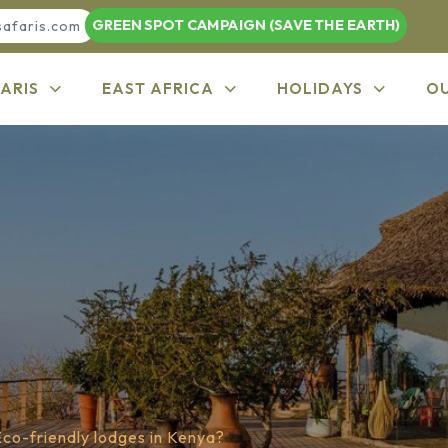
GREEN SPOT CAMPAIGN (SAVE THE EARTH)
safaris.com
ARIS
EAST AFRICA
HOLIDAYS
O
Eco-friendly lodges in Kenya?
+++
Please give back every line above exactly as it stands, without pictures.

**Output of the task**
GREEN SPOT CAMPAIGN (SAVE THE EARTH)
safaris.com
ARIS
EAST AFRICA
HOLIDAYS
O
Eco-friendly lodges in Kenya?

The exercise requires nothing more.